|scrambled eggs with trout and scallions|
Once I started flipping through my bulging file of recipes I want to try, I was committed for the weekend. I found so many, there aren’t enough meals for them all. Last night, to get beyond turkey, I roasted a ruby red trout filet. Simple directions are on my new Gourmet on a Hot Plate blog—http://www.gourmetonahotplate.blogspot.com . And I got it just right if I do say so—firm but still most and succulent. I dislike dry fish intensely.
But I wasn’t quite through with all Thanksgiving food—fixed green bean casserole. One can cut green beans (not French style) and half a can of mushroom soup makes two generous servings. And I didn’t miss the French’s fried onion rings. Just season with salt, pepper, and a dash of Worcestershire.

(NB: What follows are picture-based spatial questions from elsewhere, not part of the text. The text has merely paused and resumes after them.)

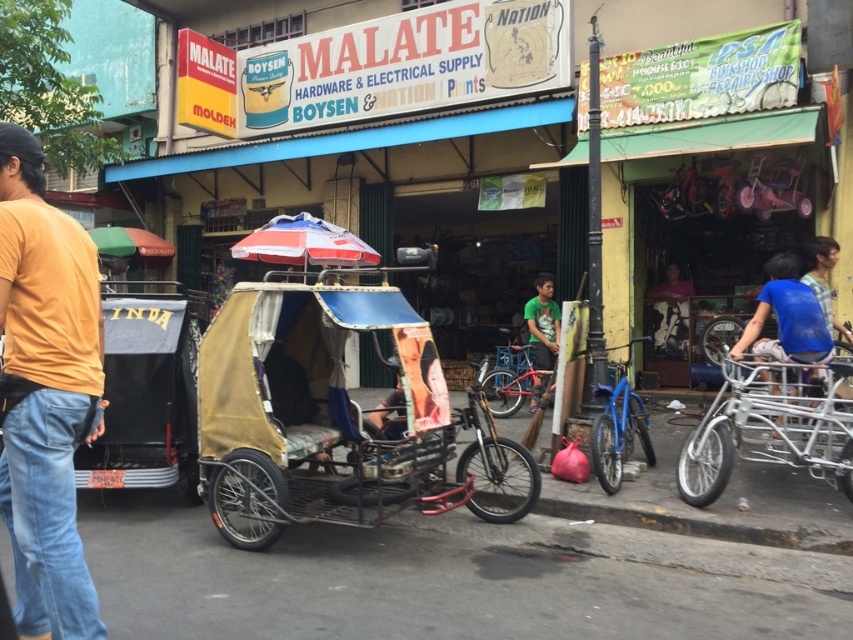
Is green matte shirt at center wider than green fabric umbrella at center?

In fact, green matte shirt at center might be narrower than green fabric umbrella at center.

Does green matte shirt at center have a lesser width compared to green fabric umbrella at center?

Yes, green matte shirt at center is thinner than green fabric umbrella at center.

Does point (543, 349) come in front of point (102, 243)?

Yes, it is.

The image size is (853, 640). What are the coordinates of `green matte shirt at center` in the screenshot? It's located at (543, 323).

Between blue matte bicycle at center-right and green fabric umbrella at center, which one has more height?

blue matte bicycle at center-right is taller.

At what (x,y) coordinates should I click in order to perform the action: click on blue matte bicycle at center-right. Please return your answer as a coordinate pair (x, y). Looking at the image, I should click on (618, 433).

Measure the distance between blue matte bicycle at center-right and camera.

blue matte bicycle at center-right and camera are 6.39 meters apart.

This screenshot has width=853, height=640. What are the coordinates of `blue matte bicycle at center-right` in the screenshot? It's located at (618, 433).

Is red and white striped umbrella at center bigger than blue fabric bicycle at right?

Correct, red and white striped umbrella at center is larger in size than blue fabric bicycle at right.

Is point (231, 248) farther from viewer compared to point (824, 284)?

Yes, it is behind point (824, 284).

The width and height of the screenshot is (853, 640). In order to click on red and white striped umbrella at center in this screenshot , I will do `click(305, 243)`.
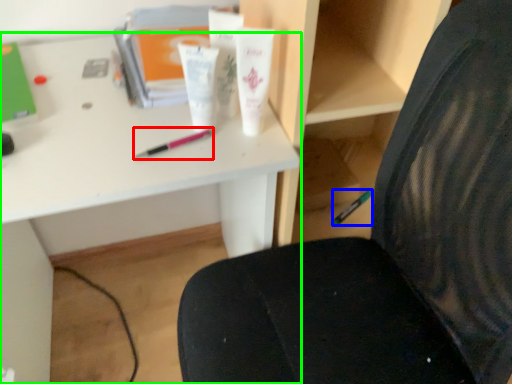
Question: Which object is the closest to the pencil (highlighted by a red box)? Choose among these: stationery (highlighted by a blue box) or desk (highlighted by a green box).

Choices:
 (A) stationery
 (B) desk

Answer: (B)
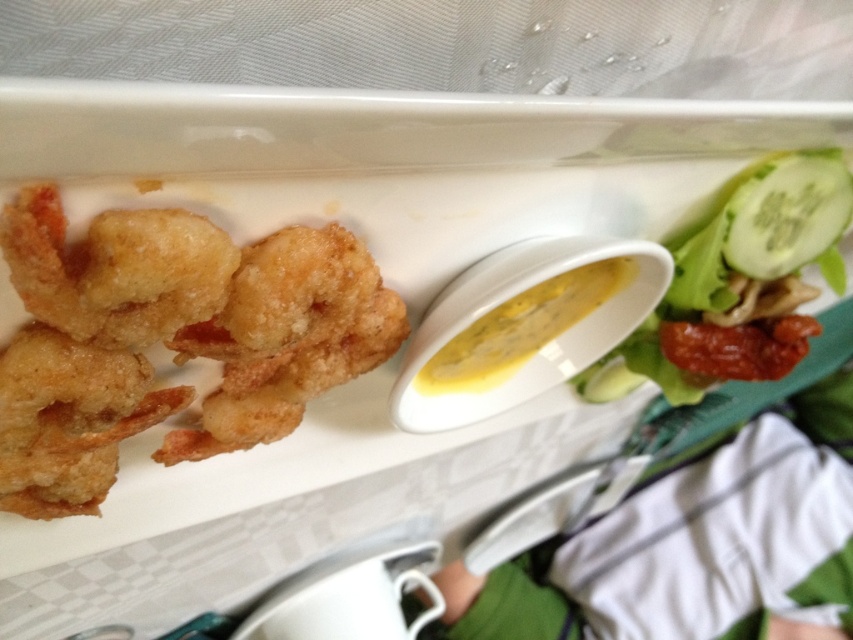
Consider the image. You are a food critic evaluating this meal. You need to describe the spatial arrangement of the golden crispy shrimp at upper left and the green leafy salad at upper right. Which one takes up more horizontal space on the plate?

The green leafy salad at upper right takes up more horizontal space than the golden crispy shrimp at upper left because its width is greater.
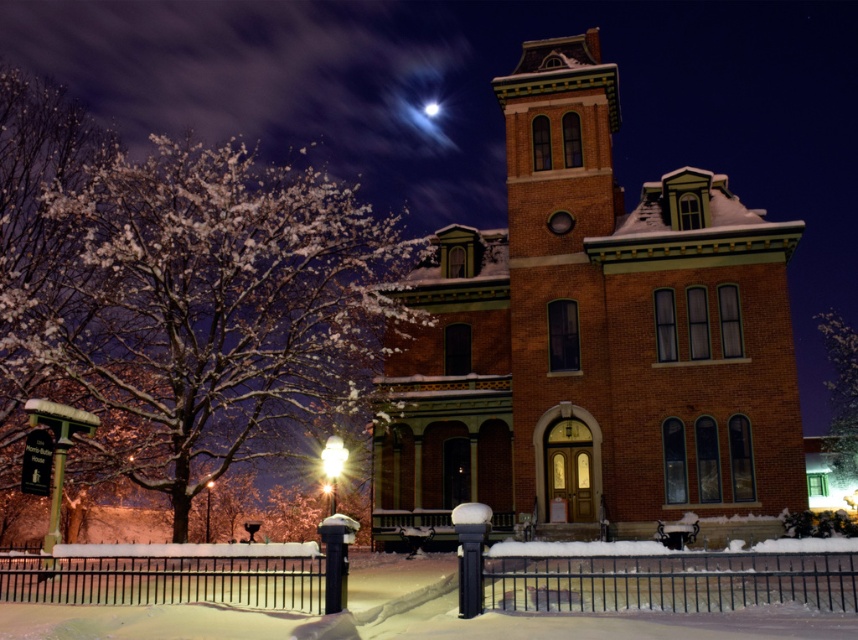
Does brick building at center lie in front of snow-covered branches at left?

Yes, it is.

Between point (429, 385) and point (173, 376), which one is positioned behind?

The point (429, 385) is behind.

Which is behind, point (560, 336) or point (364, 333)?

Positioned behind is point (364, 333).

This screenshot has height=640, width=858. I want to click on brick building at center, so click(591, 340).

Can you confirm if brick building at center is positioned above white snow-covered tree at right?

Indeed, brick building at center is positioned over white snow-covered tree at right.

What do you see at coordinates (591, 340) in the screenshot?
I see `brick building at center` at bounding box center [591, 340].

The width and height of the screenshot is (858, 640). In order to click on brick building at center in this screenshot , I will do `click(591, 340)`.

Looking at this image, which is more to the right, snow-covered branches at left or white snow-covered tree at right?

white snow-covered tree at right

What do you see at coordinates (214, 308) in the screenshot? I see `snow-covered branches at left` at bounding box center [214, 308].

Where is `snow-covered branches at left`? The height and width of the screenshot is (640, 858). snow-covered branches at left is located at coordinates (214, 308).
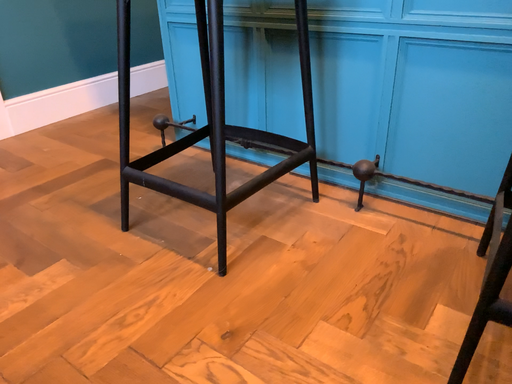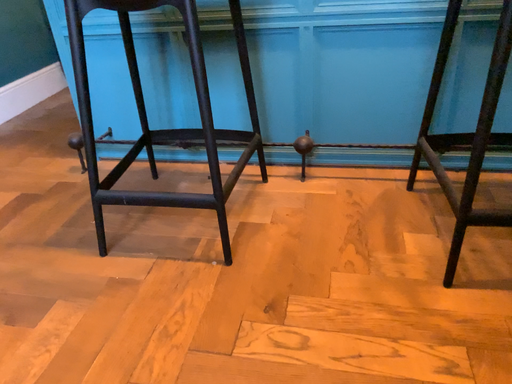
Question: Which way did the camera rotate in the video?

Choices:
 (A) rotated left
 (B) rotated right

Answer: (B)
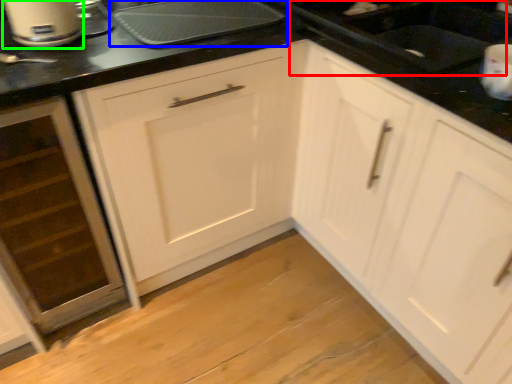
Question: Which object is the closest to the sink (highlighted by a red box)? Choose among these: kitchen appliance (highlighted by a blue box) or home appliance (highlighted by a green box).

Choices:
 (A) kitchen appliance
 (B) home appliance

Answer: (A)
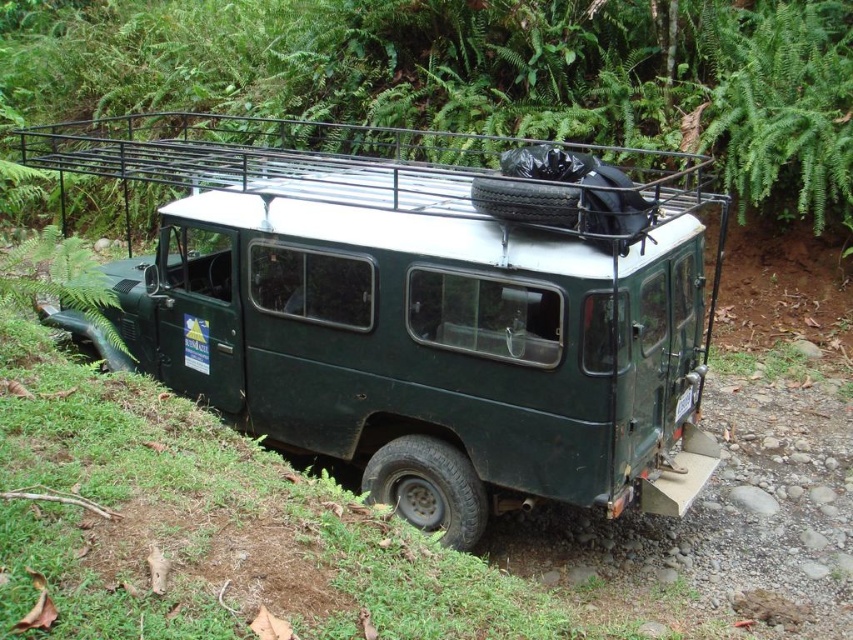
The image size is (853, 640). What are the coordinates of `green matte jeep at center` in the screenshot? It's located at (421, 312).

Where is `green matte jeep at center`? green matte jeep at center is located at coordinates (421, 312).

Between point (665, 83) and point (202, 160), which one is positioned behind?

The point (665, 83) is more distant.

The image size is (853, 640). Identify the location of green leafy vegetation at upper center. (479, 74).

You are a GUI agent. You are given a task and a screenshot of the screen. Output one action in this format:
    pyautogui.click(x=<x>, y=<y>)
    Task: Click on the green matte jeep at center
    This screenshot has height=640, width=853.
    Given the screenshot: What is the action you would take?
    pyautogui.click(x=421, y=312)

Which of these two, green matte jeep at center or green leafy vegetation at upper center, stands taller?

green leafy vegetation at upper center is taller.

What do you see at coordinates (421, 312) in the screenshot? I see `green matte jeep at center` at bounding box center [421, 312].

I want to click on green matte jeep at center, so click(x=421, y=312).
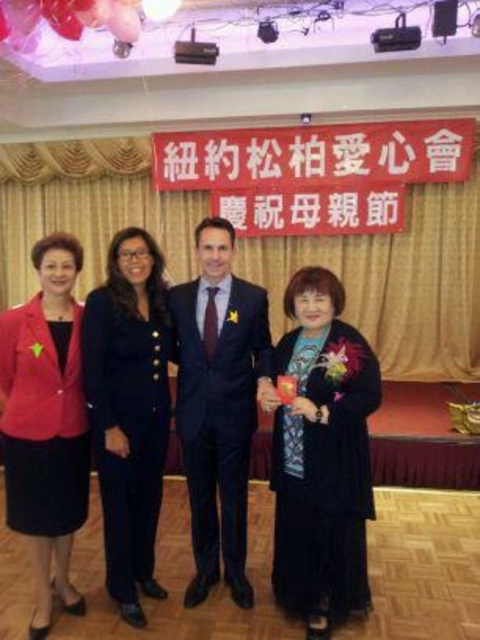
Question: In this image, where is velvet black dress at center located relative to matte red blazer at left?

Choices:
 (A) below
 (B) above

Answer: (A)

Question: Which object is farther from the camera taking this photo?

Choices:
 (A) velvet black dress at center
 (B) satin suit at center
 (C) matte red blazer at left

Answer: (B)

Question: Estimate the real-world distances between objects in this image. Which object is closer to the matte red blazer at left?

Choices:
 (A) satin suit at center
 (B) dark blue suit at center
 (C) velvet black dress at center

Answer: (B)

Question: Does satin suit at center appear on the right side of matte red blazer at left?

Choices:
 (A) yes
 (B) no

Answer: (A)

Question: From the image, what is the correct spatial relationship of dark blue suit at center in relation to satin suit at center?

Choices:
 (A) right
 (B) left

Answer: (B)

Question: Estimate the real-world distances between objects in this image. Which object is closer to the matte red blazer at left?

Choices:
 (A) dark blue suit at center
 (B) satin suit at center
 (C) velvet black dress at center

Answer: (A)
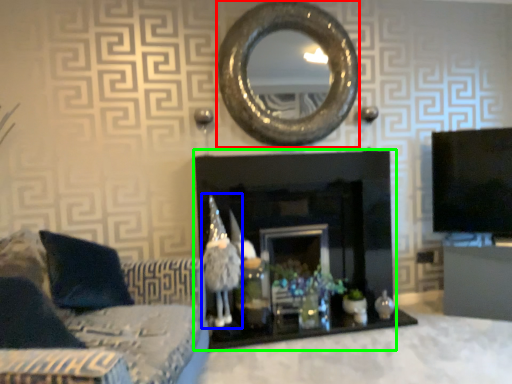
Question: Which object is the farthest from oval (highlighted by a red box)? Choose among these: toy (highlighted by a blue box) or fireplace (highlighted by a green box).

Choices:
 (A) toy
 (B) fireplace

Answer: (A)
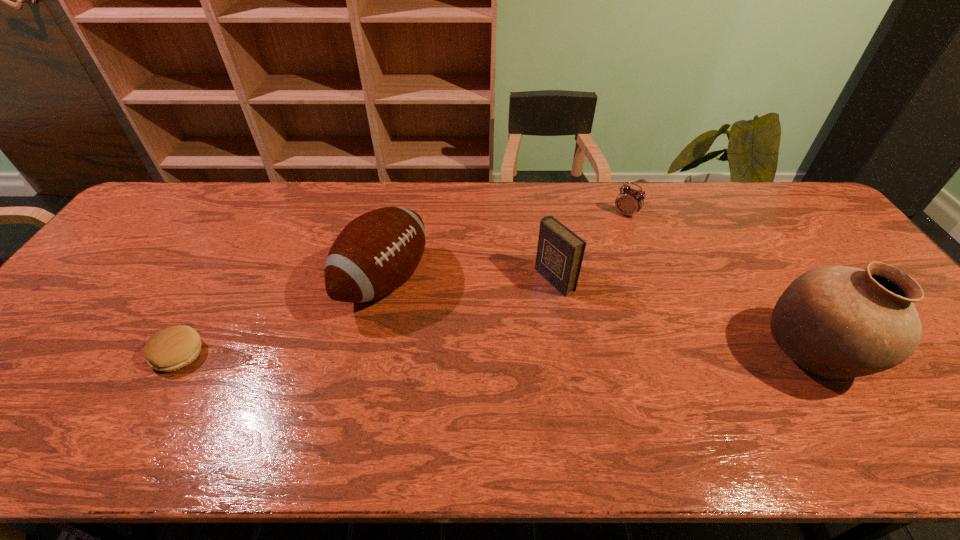
Find the location of a particular element. The image size is (960, 540). free space located 0.250m on the left of the patty is located at coordinates (50, 354).

Identify the location of vacant space located on the back of the pottery. This screenshot has width=960, height=540. (742, 242).

The height and width of the screenshot is (540, 960). I want to click on vacant region located on the laces of the fourth object from right to left, so click(483, 333).

Locate an element on the screen. free space located on the laces of the fourth object from right to left is located at coordinates pos(512,346).

Image resolution: width=960 pixels, height=540 pixels. In order to click on free location located 0.170m on the laces of the fourth object from right to left in this screenshot , I will do `click(473, 328)`.

This screenshot has width=960, height=540. Find the location of `free space located on the front cover of the diary`. free space located on the front cover of the diary is located at coordinates (520, 300).

Find the location of a particular element. free spot located 0.330m on the front cover of the diary is located at coordinates (437, 346).

The image size is (960, 540). Identify the location of vacant region located 0.060m on the front cover of the diary. (523, 299).

I want to click on vacant area located on the face of the second shortest object, so click(x=562, y=296).

Where is `free spot located 0.060m on the face of the second shortest object`? The image size is (960, 540). free spot located 0.060m on the face of the second shortest object is located at coordinates (612, 230).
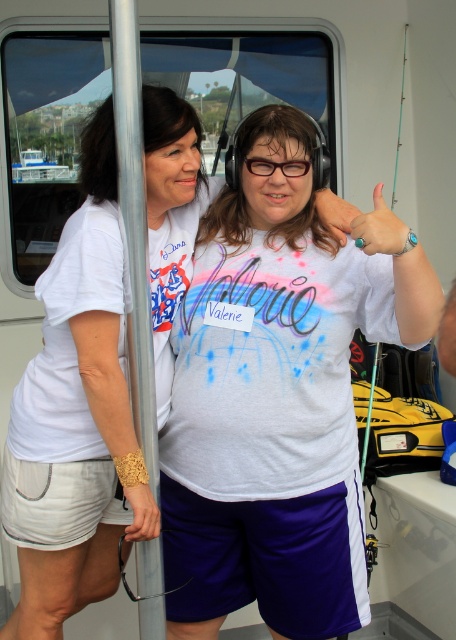
Question: Does white matte t-shirt at center appear on the left side of white plastic boat at upper left?

Choices:
 (A) yes
 (B) no

Answer: (B)

Question: Which point is closer to the camera taking this photo?

Choices:
 (A) (192, 586)
 (B) (356, 300)

Answer: (B)

Question: Among these points, which one is farthest from the camera?

Choices:
 (A) (371, 237)
 (B) (88, 436)

Answer: (B)

Question: Can you confirm if teal painted fingernails at upper center is bigger than white plastic boat at upper left?

Choices:
 (A) no
 (B) yes

Answer: (B)

Question: Which point is closer to the camera taking this photo?

Choices:
 (A) (118, 337)
 (B) (359, 492)
 (C) (328, 189)

Answer: (A)

Question: Is white fabric shirt at center below white plastic boat at upper left?

Choices:
 (A) no
 (B) yes

Answer: (B)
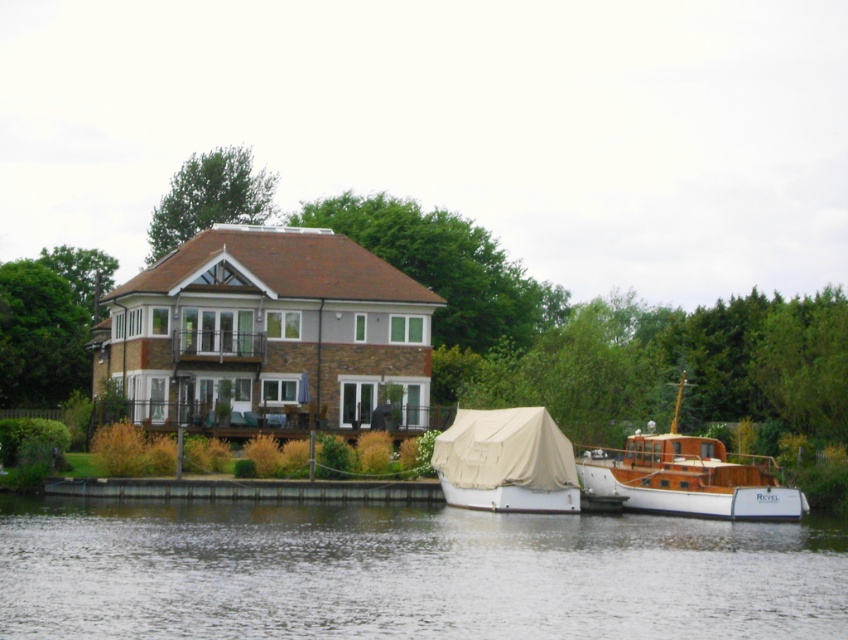
Question: Which object is positioned closest to the beige canvas boat at lower center?

Choices:
 (A) wooden boat at right
 (B) transparent water at lower center

Answer: (A)

Question: Which object is positioned farthest from the beige canvas boat at lower center?

Choices:
 (A) transparent water at lower center
 (B) wooden boat at right

Answer: (A)

Question: From the image, what is the correct spatial relationship of transparent water at lower center in relation to wooden boat at right?

Choices:
 (A) right
 (B) left

Answer: (B)

Question: Estimate the real-world distances between objects in this image. Which object is farther from the transparent water at lower center?

Choices:
 (A) beige canvas boat at lower center
 (B) wooden boat at right

Answer: (B)

Question: Is transparent water at lower center above wooden boat at right?

Choices:
 (A) no
 (B) yes

Answer: (A)

Question: Does transparent water at lower center have a greater width compared to wooden boat at right?

Choices:
 (A) no
 (B) yes

Answer: (B)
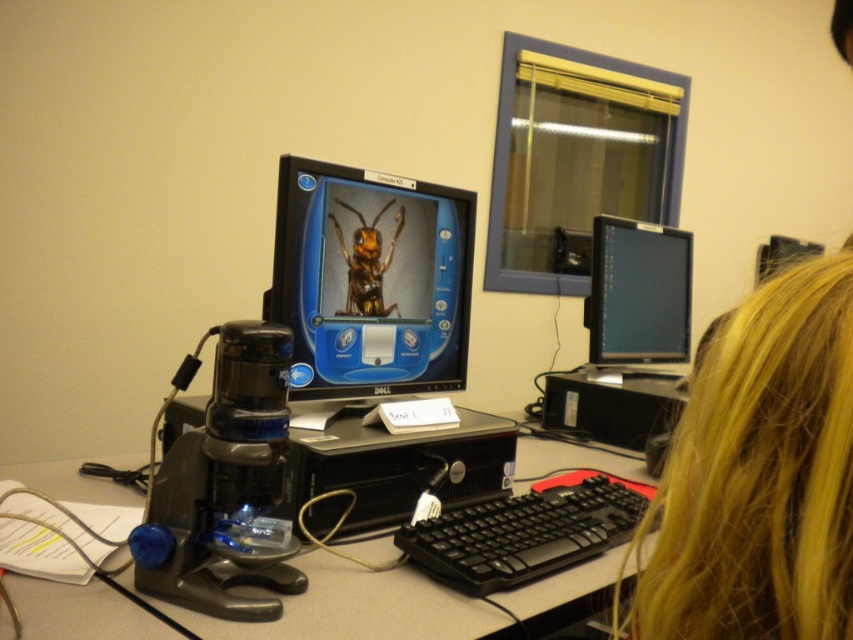
Looking at this image, you are setting up a new workspace and have a matte black monitor at center and a black plastic keyboard at lower center. Where should you place your mouse to ensure it is easily accessible while using both devices?

The mouse should be placed next to the black plastic keyboard at lower center since it is positioned below the matte black monitor at center, allowing for easy access to both devices.

You are a delivery person who just arrived at a modern office. You need to place a new monitor that is 1.2 meters wide on the desk. The current desk has a matte black monitor at center. Can the new monitor fit on the desk without moving any existing items?

The matte black monitor at center is 1.08 meters from camera. The new monitor is 1.2 meters wide. Since the distance from the camera does not indicate the desk space available, we cannot determine if the new monitor will fit without additional information about the desk dimensions or the placement of other items.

Today was a day of sumptuous eating. A sausage sandwich in a biscuit—my version of a McBiscuit—for breakfast. Biscuit, sausage patty, cheddar—no egg. Lunch was scrambled eggs on toast, topped with slivers of leftover trout and sliced scallions. The egg and trout flavors complement each other perfectly. I used good sourdough bread for the toast, but another time I think I’d just do the eggs and trout and green onions. The toast was hard to cut and keeping toast, eggs, and trout together on the fork was a challenge.
|Skillet sausage supper|
Tonight’s dinner was special—a skillet supper of sausage, onion, and apple. I made lots of adjustments to the recipe to adapt it to my hot plate. Cooked the sausage first and realized it wasn’t cooked through, so while the onion sautéed, I cut the sausage into bite-size pieces. When the onion was fairly well caramelized, I put the sausage pieces back in and added sliced Granny Smith apple. Let the whole thing cook for a while, turning frequently—the apples took longer to soften than I expected. Then I turned it off, so I could heat the leftover green bean casserole in the toaster oven (can’t use both at once). When I turned the toaster oven off, I reheated the skillet. Got to say it was a delicious dinner. One sausage (a blueberry one from Central Market), a half onion, and one apple made at least two servings. My mom used to do an apple and sausage skillet with ground sausage and I may try that, but the onions were a great addition.
And my cooking spree isn’t over. Tomorrow night my oldest son, Colin, will be here for a late supper, and I’ll fix family favorite Doris’ casserole. Since it makes great leftovers, I’ll make a double batch, so the Burtons and I can eat it all week. For breakfast the next morning, Colin gets to choose a biscuit sandwich, lox and bagels, or scrambled eggs and a sausage patty. I’m pulling for the lox though. I am not a bagel eater but when I saw Central Market had a bialy—looks like a bagel with onion slivers all over it but is baked instead of boiled as bagels are—I couldn’t resist.
And I just sent oldest daughter Megan a recipe for truffle pasta. She makes a truffle mac and cheese for holidays that everyone loves, so I thought she’d like this. Just pasta, butter, a bit of the pasta water, Parmesan, and sliced truffles—but I bet you could use truffle oil instead, cheaper by far. Don’t just lump all those ingredients together—there’s a technique, and I’ll post about it on Gourmet on a Hot Plate after I try it. I just checked online and Central Market has an array of truffles, but it’s hard to tell which are the real thing and which are chocolate. I know nothing about buying authentic truffles and little more about truffle oil, which is expensive enough. The saving grace is probably that it doesn’t take much, either of the real thing or the oil—and I think I’ve heard that sometimes truffle oil is just flavored oil that has nothing to do with truffles. We consumers do get fooled.
Okay, now I’ve overfed and ready for a nap. ‘Night, y’all.